• _EXERCISE_: The answer must be every line from the entries below that contains "other".

Transcribed page contents:
----
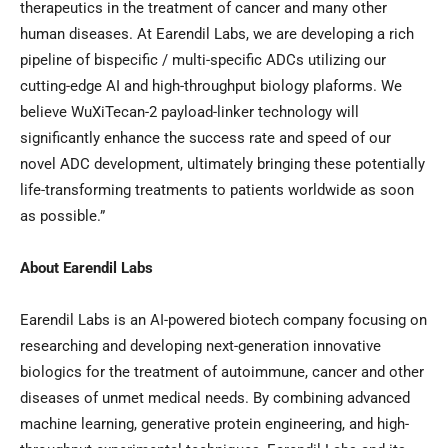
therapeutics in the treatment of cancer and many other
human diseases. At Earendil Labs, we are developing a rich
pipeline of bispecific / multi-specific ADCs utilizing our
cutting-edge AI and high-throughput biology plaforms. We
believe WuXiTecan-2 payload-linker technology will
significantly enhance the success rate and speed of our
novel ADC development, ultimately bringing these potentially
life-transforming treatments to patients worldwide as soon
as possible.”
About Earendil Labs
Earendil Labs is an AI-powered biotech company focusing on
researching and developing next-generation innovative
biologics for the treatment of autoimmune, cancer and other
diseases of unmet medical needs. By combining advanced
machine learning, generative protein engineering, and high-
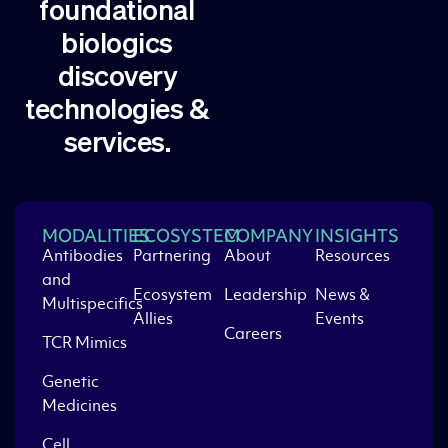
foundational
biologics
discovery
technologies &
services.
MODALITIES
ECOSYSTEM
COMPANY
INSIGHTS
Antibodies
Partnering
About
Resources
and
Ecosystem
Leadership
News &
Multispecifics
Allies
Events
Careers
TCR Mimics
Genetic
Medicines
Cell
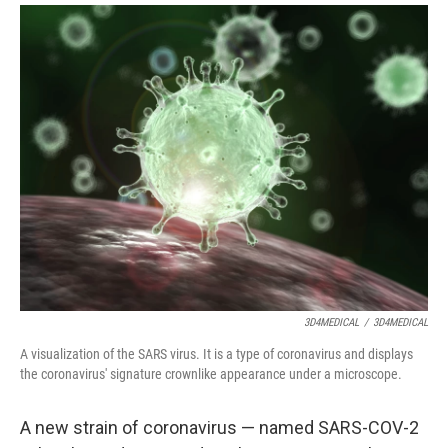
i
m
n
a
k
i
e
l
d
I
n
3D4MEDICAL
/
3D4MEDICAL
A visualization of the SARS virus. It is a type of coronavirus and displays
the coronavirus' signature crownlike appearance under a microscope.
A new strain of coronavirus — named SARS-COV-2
----
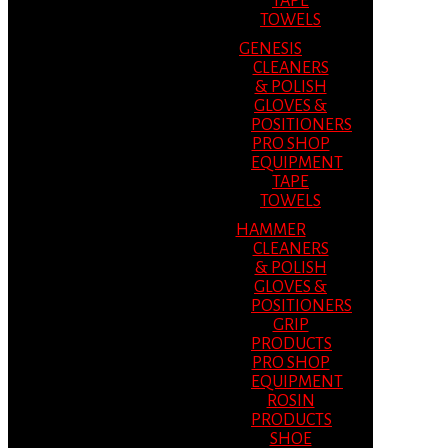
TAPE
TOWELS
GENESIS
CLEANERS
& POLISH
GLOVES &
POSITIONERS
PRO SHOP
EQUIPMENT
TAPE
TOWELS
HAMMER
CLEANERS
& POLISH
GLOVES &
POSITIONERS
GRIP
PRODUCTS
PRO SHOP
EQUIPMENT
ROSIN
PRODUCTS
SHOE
----
• _TASK OUTPUT_:
therapeutics in the treatment of cancer and many other
biologics for the treatment of autoimmune, cancer and other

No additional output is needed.